* _Page text_:

You have some good points.

12:29 PM, 7th March 2014, About 10 years ago

Thank you for acknowledging that. 🙂

Mark Alexander - Founder of Property118

12:36 PM, 7th March 2014, About 10 years ago

Reply to the comment left by "Vanessa Warwick" at "07/03/2014 - 12:29":

You will be pleased to hear that I also agree with you on this one Vanessa.

If people were allowed to decide whether they could afford to buy a property and service the mortgage payments and the running costs the world would be in an even bigger mess than it is now.

Just imagine if BTL mortgages had no credit checks, no affordability checks, no interest cover criteria and 100% LTV was allowed. In 2007 were were not far from that and look at what happened a year later!

In my opinion the standard 125% interest cover rules are nowhere near tough enough. Given that ongoing costs, excluding mortgage interest, are typically around a third of rental income then interest cover should be at least 150% in my opinion. Even that doesn't factor in rate rises though so the next question is 150% interest cover based on what interest rate? My suggestion would be to assume a base rate of 5% plus the lenders agreed margin above that. It would probably restrict borrowing on your typical BTL flat to 60% but the real professionals would still be able to borrow higher amounts due to achieving higher yields.

I would also go on to add that common sense should be applied to a borrowers existing committments. They may have a huge personal mortgage arranged back in the days of non-status borrowing but no real way to service it. They may also be living of debt and credit cards. All this should also be factored in and that's what the challenger banks such as Shawbrook and Aldermore seem to be doing. Good luck to them I say 🙂
.

Neil Patterson

14:35 PM, 7th March 2014, About 10 years ago

Hi Guys,

This is taking me back to the old days when I still had rose tinted spectacles 🙂

My first mortgage application was aged 25 jointly with my fiance (now Mrs P) on my main residence purchase price £42,500 deposit £2,500.

We both worked for Barclays at the time and had to fill out a Staff mortgage application as you were not allowed to borrow any money outside the branch you worked at unless it was on Barclay Card.

It contained a full Budget Planner including petrol, insurance, gym, entertainment, holidays etc. This then had to get past the branch loans assessment desk and once rubber stamped by them we both had to have an interview with the Branch Manager. Lovely lady but a bit scary when I was just a pup.

She crossed questioned me on all my expenses figures, which I held up to manfully and she asked if I was sure I could afford it in a if you are wrong you will get the sack kind of a way.

* _Entries_:

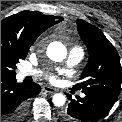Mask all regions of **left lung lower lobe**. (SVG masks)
Segmentation results:
<instances>
[{"mask_svg": "<svg viewBox=\"0 0 122 122\" xmlns=\"http://www.w3.org/2000/svg\"><path fill=\"white\" fill-rule=\"evenodd\" d=\"M84 98L76 97L71 100L68 108L61 113L65 122H93L104 117L114 105L116 99L94 92L85 93Z\"/></svg>", "mask_w": 122, "mask_h": 122, "instance_id": "0a47b994", "label": "left lung lower lobe"}]
</instances>
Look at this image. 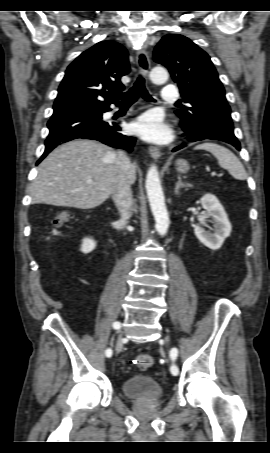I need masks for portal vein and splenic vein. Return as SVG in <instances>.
Segmentation results:
<instances>
[{
  "instance_id": "portal-vein-and-splenic-vein-1",
  "label": "portal vein and splenic vein",
  "mask_w": 270,
  "mask_h": 453,
  "mask_svg": "<svg viewBox=\"0 0 270 453\" xmlns=\"http://www.w3.org/2000/svg\"><path fill=\"white\" fill-rule=\"evenodd\" d=\"M211 174H212V176L216 175L215 172H212ZM87 182L90 184V183H92V180H87Z\"/></svg>"
}]
</instances>
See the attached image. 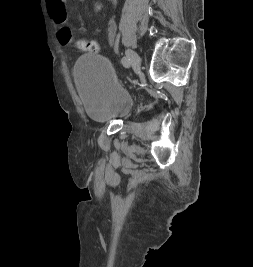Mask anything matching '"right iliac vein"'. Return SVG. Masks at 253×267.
Segmentation results:
<instances>
[{
  "label": "right iliac vein",
  "instance_id": "obj_1",
  "mask_svg": "<svg viewBox=\"0 0 253 267\" xmlns=\"http://www.w3.org/2000/svg\"><path fill=\"white\" fill-rule=\"evenodd\" d=\"M126 56L130 59V64L134 68V70H139L141 65V59L139 55L133 50L127 49Z\"/></svg>",
  "mask_w": 253,
  "mask_h": 267
}]
</instances>
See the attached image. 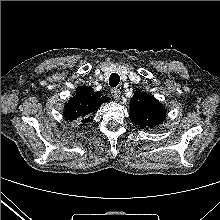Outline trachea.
<instances>
[{"instance_id": "3493384b", "label": "trachea", "mask_w": 220, "mask_h": 220, "mask_svg": "<svg viewBox=\"0 0 220 220\" xmlns=\"http://www.w3.org/2000/svg\"><path fill=\"white\" fill-rule=\"evenodd\" d=\"M120 77L116 73H112L109 78V84L111 87H116L119 84Z\"/></svg>"}]
</instances>
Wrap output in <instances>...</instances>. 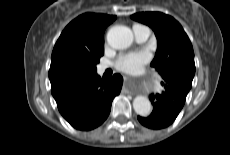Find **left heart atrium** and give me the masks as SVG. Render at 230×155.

* _Actions to take_:
1. Name every bank mentioned in the mortgage discussion.
2. Go on with the mortgage discussion from the point where it stops.
The records have no connection to the mortgage discussion.

* _Results by task_:
1. Barclays, Shawbrook, Aldermore

2.
The final question was "you are not married yet you know" ! But I had the answer with our wedding date booked, passed the test and bought my first house. Few.

Since then it has become a little easier lol 🙂

Although probably not now I am self employed !!!

Jeremy Smith

20:02 PM, 8th March 2014, About 10 years ago

Reply to the comment left by "Mark Alexander" at "07/03/2014 - 12:36":

Dear Mark,

Are you going to tell me, when you started in the 80's, that you didn't take out any high LTV, that you didn't take advantage of 100% mortgages, with all the fees and costs added to the mortgage?

If we had all bought one house, waited for it to rise by 25%, and saved for the next 25% deposit, we would have been waiting a damn long time to get the next 2, then wait and save for the next deposits....
Mark, I think if we did a calculation on the number of properties you have, I would hazard a guess it would take 50 years to do it that way and property prices would be £1,000,000 for a 2 bed semi !!

We have taken advantage of the slack lending to our advantage.....

Mark Alexander - Founder of Property118

22:32 PM, 8th March 2014, About 10 years ago

Reply to the comment left by "Jeremy Smith" at "08/03/2014 - 20:02":

Hi Jerry, to have arrived at that conclusion you would have had to have made two massive assumptions; 1) being the number of properties I own and 2) my earning and expediture over the last 25 years.

With regards to lax lending criteria, well yes, I did take advantage of it but not until 2003 onwards until low margins and lax criteria became prevelant until 2008.

The key to this business is adapting to market conditions.
.

Jeremy Smith

0:00 AM, 9th March 2014, About 10 years ago

Reply to the comment left by "Mark Alexander" at "08/03/2014 - 22:32":

Hi Mark,

I knew you would take it in good spirit and pick up on the assumptions I had made !!
Of course, I don't know the extent of your investments, nor your earnings in your early days !!
My starting point is from just one deposit, and just extrapolating an example with just one property and a deposit of 25%.

Having now done some 'back of a very rough fag packet' (before someone else says it!!) calculations, (and this does not include any earnings invested), I have found that if house prices were to rise at a rate of 33% per year ( !! ), giving enough for a 25% deposit to be withdrawn from each and every property, it would take to the end of year 6 to have acquired 32 properties this way....
Having taken the first house at £100k, they would each then be worth around £515k at the end of year 6.
I would summize that if rates were to rise at 8%, it would then take 4 times as long, ie 24 years to accumulate 32 houses this way.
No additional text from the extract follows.